4.	Configure NAT for inbound connection if required. For an inbound connection you must configure PIX to perform destination address translation. This usually is accomplished with the static command on the PIX firewall as follows: PIX(config) # static(inside,outside) 20.1.1.100 10.1.1.100 netmask 255.255.255.255 You must allow the traffic to 20.1.1.100 on the outside interface of the PIX for the inbound connection. To use the interface IP address for the inside host address 20.1.1.100, configure static PAT with the following command: PIX(config)# static (inside,outside) tcp interface 80 10.1.1.100 80 netmask 255.255.255.255 On the ACL applied to the ingress interface, you must create an ACL to allow the traffic to the 20.1.1.1 address for the web access. To configure policy static NAT to define additional criteria for the NAT to be triggered for the destination address translation, use the following command: PIX(config)# access-list 101 permit tcp host 10.1.1.100 eq 80 host any PIX(config)# static (inside, outside) 20.1.1.100 access-list 101 You also can configure bi-directional NAT on the PIX firewall. The details of bi-directional NAT are beyond the scope of this book.

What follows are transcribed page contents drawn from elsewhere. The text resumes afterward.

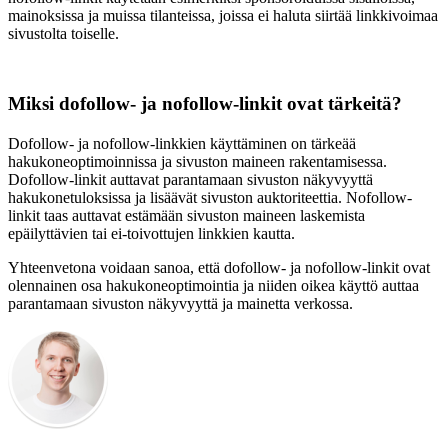
mainoksissa ja muissa tilanteissa, joissa ei haluta siirtää linkkivoimaa
sivustolta toiselle.
Miksi dofollow- ja nofollow-linkit ovat tärkeitä?
Dofollow- ja nofollow-linkkien käyttäminen on tärkeää
hakukoneoptimoinnissa ja sivuston maineen rakentamisessa.
Dofollow-linkit auttavat parantamaan sivuston näkyvyyttä
hakukonetuloksissa ja lisäävät sivuston auktoriteettia. Nofollow-
linkit taas auttavat estämään sivuston maineen laskemista
epäilyttävien tai ei-toivottujen linkkien kautta.
Yhteenvetona voidaan sanoa, että dofollow- ja nofollow-linkit ovat
olennainen osa hakukoneoptimointia ja niiden oikea käyttö auttaa
parantamaan sivuston näkyvyyttä ja mainetta verkossa.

5.	Configure routes for outside and inside networks. You can configure static or dynamic routing protocol on the PIX to populate the routing table. Usually, if PIX performs the NAT/PAT for the Internet-bound traffic, a default gateway is configured to point to the next-hop router. You can have a single default gateway on the PIX firewall. The following command will configure the default gateway for the Internet-bound traffic: PIX(config)# route outside 0.0.0.0 0.0.0.0 20.1.1.10 As the network 10.1.2.0/24 network is not directly connected to the PIX firewall, but off the inside router, you must configure the following route pointing to 10.1.1.2. PIX(config)# route inside 10.1.2.0 255.255.255.0 10.1.1.2 You also must have a default gateway on the inside router to point to PIX inside interface IP address (10.1.1.1).
6.	Turn on protocol inspection. By default, several protocol inspections are enabled, which are sufficient to process traffic across the PIX firewall. If there is a protocol that is not inspected, you might need to turn it on.